Alas, the effect doesn’t work on Dreamcast. The corresponding button sequence is A, A, A, Y, Up, Y, Up, A, Y, B
(while holding L
) is recognized — it makes the screen shake and sets a flag — but your shadow persists.
The “10x score” code
There’s still one code that my dictionary attack didn’t reveal. I tried a bunch of things to try to figure it out, but still couldn’t come up with it. I enlisted help from the SegaXtreme Discord, and several people there jumped into assist.
After lots of failed attempts, I noticed that the prototype versions of THPS2 (e.g.) have shorter versions of the codes. For example, “Skater gains" weight” code is XXXXL
in the prototype and XXXXL XXXXL XXXXL
in the final game.
With that in mind, I put all of the prototype code words into my dictionary. When I tried the attack again, the answer came out!
Hash 1 | Hash 2 | Buttons
---------|----------|--------
D7DDA9E0 | 8F37160D | TXTUDUTXTUDUTXTUDU
So the code is:
PlayStation: (Holding L1) Enter “Triangle, X, Triangle, Up, Down, Up” three times
Dreamcast: (Holding L) Enter “Y, A, Y, Up, Down, Up” three times
This sequence is a repeated version of the prototype’s TXT UDU “Score times 10” code.

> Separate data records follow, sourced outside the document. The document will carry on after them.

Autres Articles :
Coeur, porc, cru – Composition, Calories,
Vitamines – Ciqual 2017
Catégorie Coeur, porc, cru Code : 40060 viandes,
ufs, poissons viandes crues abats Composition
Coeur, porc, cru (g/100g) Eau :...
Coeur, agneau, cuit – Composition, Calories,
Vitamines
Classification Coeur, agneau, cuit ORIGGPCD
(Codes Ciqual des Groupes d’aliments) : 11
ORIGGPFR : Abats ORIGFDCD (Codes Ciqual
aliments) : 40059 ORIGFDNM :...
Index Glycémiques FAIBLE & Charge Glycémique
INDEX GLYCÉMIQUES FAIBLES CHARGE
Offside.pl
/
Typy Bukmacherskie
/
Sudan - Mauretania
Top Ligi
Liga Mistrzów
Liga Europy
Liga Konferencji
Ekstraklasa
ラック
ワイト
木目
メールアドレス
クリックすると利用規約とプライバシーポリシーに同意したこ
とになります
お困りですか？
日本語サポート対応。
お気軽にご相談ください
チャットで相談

Here’s a video showing how things look without the cheat and then with the cheat:
On PlayStation the cheat sets the flag at 800d779c
. On Dreamcast its flag is at 8c1b5ce0
.
Outro
There were lots of contributors to this article — thanks to Vindico for identifying the effect of the “No shadow” cheat. And thanks to purist, Malenko, celeriyacc, erik, Knight0fDragon, Hassmaschine, and supahfly for contributing ideas, code, and number crunching power.
My Python code is here. I’m sure there’s a way to attack the hash function based on its lack of cryptographic strength. If you have an idea for that, do let me know.
For previous adventures in code finding, see my archive. Send me suggestions for other games to examine!
As usual I did this by comparing diffing memory snapshots and then loading one of the snapshots into Ghidra. You can easily do before-and-after memory comparisons with Cheat Engine.
The Nintendo 64 version recognizes 11 different cheat codes, all of which are already documented.